EXERCISE TEXT |
"""

Chemotherapy produces harmful side effects for cancer patients, but new research at the UofA could lead to more effective treatment.
A team of UA researchers are testing new metal-based compounds that could decrease the negative effects of chemotherapy, said the leader of the team Hassan Beyzavi, an assistant professor in the Department of Chemistry and Biochemistry.
The team published its work in theNew Journal of Chemistry April 4 under the Royal Society of Chemistry, a 175-year-old international organization. The research was also published in Applied Organometallic Chemistry January 11, according to the journals’ websites.
In order for an article to be published, the research must be peer-reviewed by other professionals in the field. Both of the articles were featured on the front covers of the journals.
Cancer patients who undergo chemotherapy treatment can experience fatigue, appetite loss, nausea, vomiting, hair loss and more, according to the National Cancer Institute. Currently, cisplatin is the anti-cancer medicine used in chemotherapy, but altering the drug with different gold- and platinum-based compounds could improve treatment, Beyzavi said.
The major drawback of chemotherapy is the toxicity, Beyzavi said. Chemo drugs lack the ability to specifically target the tumor, so it attacks the entire body and not just cancer cells. This creates the negative reactions like fatigue in patients. The research team made multiple drug options that work differently than cisplatin to destroy tumors.
Patients typically show a positive initial response to chemo, but then the tumors come back because their bodies resist the drug, Beyzavi said. The researchers are focusing on two major problems: the toxicity of chemo and the resistance of the treatment.
Relapse, or recurrence of the cancer, can happen within a matter of weeks, develop over months or sometimes come back years later, according to the National Cancer Institute.
“There is always a demand for coming up with the new drugs so that you can overcome these types of problems,” Beyzavi said.
Cancer is the second leading cause of death in the U.S., according the Centers for Disease Control and Prevention, a fact that influenced Beyzavi to pursue this research, he said.
Senior Rudy Timm has witnessed the effects of chemo, he said. His mother has stage-four breast cancer, and he was two years old when his mother was diagnosed in 1997. She relapsed in 2017.
“She never really let me see her, like bald,” Timm said. “So you know it was something that was definitely hidden, in the sense of the severity of it. She just tries to stay in the moment as much as possible.”
Beyzavi had Timm in class, and after Beyzavi mentioned the research during a lecture, Timm began helping him in the lab.
Timm helps one of the team members working on an anti-cancer drug, he said. Working in Beyzavi’s lab provides an opportunity for Timm to help with chemotherapy research.
“When it comes to me pursuing, [hopefully], a future in medicine, the opportunity that I have in Beyzavi’s lab is the most about it you can do at this current moment,” Timm said.
The team used software to narrow down different combinations of molecular chemicals to find the most effective drugs, Beyzavi said. They created drugs with gold- and platinum- bases to test their effect on tumor cells.
The researchers tested the drugs on ovarian, breast and lung cancer cells made in his lab, Beyzavi said. He found new anti-cancer drugs based in gold and platinum were more effective than cisplatin, which is platinum-based.
The new drug options use less material to do the same amount of work as cisplatin, Beyzavi said. This means patients would be injected with lower doses of toxic material, consequently resulting in decreased side effects and less resistance.

"""

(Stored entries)
"""

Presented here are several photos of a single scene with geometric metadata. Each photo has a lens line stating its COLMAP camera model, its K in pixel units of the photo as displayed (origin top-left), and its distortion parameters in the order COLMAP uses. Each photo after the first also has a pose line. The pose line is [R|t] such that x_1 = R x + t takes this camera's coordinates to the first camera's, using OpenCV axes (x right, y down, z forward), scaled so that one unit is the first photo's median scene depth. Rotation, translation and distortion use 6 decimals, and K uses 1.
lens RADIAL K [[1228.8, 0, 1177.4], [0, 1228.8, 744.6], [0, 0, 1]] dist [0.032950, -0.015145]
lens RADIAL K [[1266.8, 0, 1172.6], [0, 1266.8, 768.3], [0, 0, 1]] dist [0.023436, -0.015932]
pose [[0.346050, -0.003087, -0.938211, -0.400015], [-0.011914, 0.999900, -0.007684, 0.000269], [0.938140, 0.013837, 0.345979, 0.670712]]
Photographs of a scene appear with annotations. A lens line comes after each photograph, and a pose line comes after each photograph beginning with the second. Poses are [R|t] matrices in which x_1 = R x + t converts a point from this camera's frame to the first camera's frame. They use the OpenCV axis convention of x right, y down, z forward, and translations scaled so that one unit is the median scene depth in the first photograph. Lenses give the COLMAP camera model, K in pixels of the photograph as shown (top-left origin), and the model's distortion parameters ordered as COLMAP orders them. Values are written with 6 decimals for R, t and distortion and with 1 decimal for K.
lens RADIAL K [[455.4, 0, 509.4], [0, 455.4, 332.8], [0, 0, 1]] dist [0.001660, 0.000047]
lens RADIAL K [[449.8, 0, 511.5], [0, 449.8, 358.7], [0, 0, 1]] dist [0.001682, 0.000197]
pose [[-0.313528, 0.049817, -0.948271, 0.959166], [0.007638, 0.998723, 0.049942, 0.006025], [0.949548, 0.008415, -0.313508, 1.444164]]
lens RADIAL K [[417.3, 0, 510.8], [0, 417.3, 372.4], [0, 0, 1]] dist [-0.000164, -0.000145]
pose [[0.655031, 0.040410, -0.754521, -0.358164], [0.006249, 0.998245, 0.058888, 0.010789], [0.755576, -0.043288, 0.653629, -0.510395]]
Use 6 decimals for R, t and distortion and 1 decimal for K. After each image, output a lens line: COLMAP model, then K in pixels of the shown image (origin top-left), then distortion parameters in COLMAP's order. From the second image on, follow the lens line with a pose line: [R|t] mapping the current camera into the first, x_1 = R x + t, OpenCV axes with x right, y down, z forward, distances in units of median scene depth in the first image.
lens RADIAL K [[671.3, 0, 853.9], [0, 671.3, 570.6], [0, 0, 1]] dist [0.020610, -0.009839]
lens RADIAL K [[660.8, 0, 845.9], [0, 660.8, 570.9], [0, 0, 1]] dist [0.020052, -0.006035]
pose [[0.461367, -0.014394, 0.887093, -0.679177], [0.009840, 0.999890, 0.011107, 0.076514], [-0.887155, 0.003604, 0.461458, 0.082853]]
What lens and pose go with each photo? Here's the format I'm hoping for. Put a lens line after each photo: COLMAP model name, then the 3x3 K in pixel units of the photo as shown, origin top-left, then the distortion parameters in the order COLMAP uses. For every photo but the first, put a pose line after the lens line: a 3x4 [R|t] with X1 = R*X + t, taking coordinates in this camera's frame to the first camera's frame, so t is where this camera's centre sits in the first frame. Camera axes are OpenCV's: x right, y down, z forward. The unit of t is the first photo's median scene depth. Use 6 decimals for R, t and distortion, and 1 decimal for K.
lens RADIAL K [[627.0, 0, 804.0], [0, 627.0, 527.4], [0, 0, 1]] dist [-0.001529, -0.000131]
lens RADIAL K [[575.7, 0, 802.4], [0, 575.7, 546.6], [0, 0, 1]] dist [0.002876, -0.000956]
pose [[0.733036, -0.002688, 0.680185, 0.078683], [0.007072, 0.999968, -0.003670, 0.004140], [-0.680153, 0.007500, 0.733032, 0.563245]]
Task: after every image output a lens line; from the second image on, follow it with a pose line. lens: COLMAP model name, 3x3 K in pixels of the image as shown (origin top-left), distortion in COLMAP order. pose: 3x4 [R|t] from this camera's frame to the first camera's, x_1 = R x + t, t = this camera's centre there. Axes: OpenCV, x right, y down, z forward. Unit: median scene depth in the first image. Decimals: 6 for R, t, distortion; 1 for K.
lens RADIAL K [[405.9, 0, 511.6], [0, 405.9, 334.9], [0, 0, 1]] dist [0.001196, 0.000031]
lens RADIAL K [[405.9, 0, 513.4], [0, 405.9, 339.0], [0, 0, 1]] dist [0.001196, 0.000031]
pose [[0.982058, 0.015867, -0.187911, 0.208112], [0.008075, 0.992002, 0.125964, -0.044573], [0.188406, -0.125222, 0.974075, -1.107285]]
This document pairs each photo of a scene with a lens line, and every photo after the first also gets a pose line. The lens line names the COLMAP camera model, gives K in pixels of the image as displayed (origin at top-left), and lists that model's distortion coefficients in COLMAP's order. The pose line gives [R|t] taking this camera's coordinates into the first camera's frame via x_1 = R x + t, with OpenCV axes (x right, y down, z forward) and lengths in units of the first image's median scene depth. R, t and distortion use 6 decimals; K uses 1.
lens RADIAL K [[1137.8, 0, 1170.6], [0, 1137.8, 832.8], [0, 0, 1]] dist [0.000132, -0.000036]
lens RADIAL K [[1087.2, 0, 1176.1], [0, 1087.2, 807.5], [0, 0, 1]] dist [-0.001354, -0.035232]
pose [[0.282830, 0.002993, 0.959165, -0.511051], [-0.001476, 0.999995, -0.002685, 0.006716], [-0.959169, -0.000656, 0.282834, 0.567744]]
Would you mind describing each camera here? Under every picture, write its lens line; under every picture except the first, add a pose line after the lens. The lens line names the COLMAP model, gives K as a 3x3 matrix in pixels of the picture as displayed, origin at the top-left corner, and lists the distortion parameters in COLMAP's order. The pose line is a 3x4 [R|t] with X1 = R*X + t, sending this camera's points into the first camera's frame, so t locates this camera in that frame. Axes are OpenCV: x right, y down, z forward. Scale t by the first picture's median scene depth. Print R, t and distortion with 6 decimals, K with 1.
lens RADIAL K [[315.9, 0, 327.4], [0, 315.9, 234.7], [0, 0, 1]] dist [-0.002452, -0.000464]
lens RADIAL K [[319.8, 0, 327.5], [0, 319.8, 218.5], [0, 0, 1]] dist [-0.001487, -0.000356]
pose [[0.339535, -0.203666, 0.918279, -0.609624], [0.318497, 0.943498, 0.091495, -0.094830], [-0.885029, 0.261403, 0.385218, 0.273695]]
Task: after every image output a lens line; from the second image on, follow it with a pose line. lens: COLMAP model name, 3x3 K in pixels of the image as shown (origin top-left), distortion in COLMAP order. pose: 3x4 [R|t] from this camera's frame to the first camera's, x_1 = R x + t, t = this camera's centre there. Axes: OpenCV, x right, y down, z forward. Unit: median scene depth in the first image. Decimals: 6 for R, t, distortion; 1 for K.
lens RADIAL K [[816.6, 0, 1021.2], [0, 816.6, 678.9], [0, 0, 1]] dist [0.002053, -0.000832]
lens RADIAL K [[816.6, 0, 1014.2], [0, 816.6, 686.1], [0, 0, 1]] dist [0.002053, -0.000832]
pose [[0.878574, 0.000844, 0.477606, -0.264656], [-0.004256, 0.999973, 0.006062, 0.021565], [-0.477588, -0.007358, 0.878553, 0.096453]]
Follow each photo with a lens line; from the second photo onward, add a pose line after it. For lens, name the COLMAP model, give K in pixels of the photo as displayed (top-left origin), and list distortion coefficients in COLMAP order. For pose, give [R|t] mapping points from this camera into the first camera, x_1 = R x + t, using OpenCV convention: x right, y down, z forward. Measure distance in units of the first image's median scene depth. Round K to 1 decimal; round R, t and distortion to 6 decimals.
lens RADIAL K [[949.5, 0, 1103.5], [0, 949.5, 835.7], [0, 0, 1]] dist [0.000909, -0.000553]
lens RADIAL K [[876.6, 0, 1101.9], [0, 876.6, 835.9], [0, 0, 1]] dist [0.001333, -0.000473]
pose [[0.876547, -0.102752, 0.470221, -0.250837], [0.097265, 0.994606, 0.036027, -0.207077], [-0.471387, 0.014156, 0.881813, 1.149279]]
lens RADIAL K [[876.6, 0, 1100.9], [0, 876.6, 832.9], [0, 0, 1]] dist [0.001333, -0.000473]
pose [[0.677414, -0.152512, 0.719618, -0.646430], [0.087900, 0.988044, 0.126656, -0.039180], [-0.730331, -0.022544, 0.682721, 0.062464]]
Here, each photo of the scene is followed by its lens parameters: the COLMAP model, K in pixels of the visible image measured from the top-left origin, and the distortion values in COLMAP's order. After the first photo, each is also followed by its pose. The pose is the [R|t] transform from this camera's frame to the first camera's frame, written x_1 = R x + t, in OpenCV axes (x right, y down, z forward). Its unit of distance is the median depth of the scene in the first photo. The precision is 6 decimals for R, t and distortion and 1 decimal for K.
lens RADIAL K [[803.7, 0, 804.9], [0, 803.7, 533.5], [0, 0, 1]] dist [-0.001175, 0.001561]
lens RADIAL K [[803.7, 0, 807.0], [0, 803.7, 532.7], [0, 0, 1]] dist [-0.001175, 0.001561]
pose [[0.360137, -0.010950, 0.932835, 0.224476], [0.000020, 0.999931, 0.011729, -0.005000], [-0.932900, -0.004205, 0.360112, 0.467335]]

"""

YOUR OBJECTIVE |
Rewrite the part of the chemotherapy article that begins at the words "The team used" and stops after "which is platinum-based.", replacing "software" with "computer modeling". These entries come from a separate source.

ANSWER SECTION |
The team used computer modeling to narrow down different combinations of molecular chemicals to find the most effective drugs, Beyzavi said. They created drugs with gold- and platinum- bases to test their effect on tumor cells.
The researchers tested the drugs on ovarian, breast and lung cancer cells made in his lab, Beyzavi said. He found new anti-cancer drugs based in gold and platinum were more effective than cisplatin, which is platinum-based.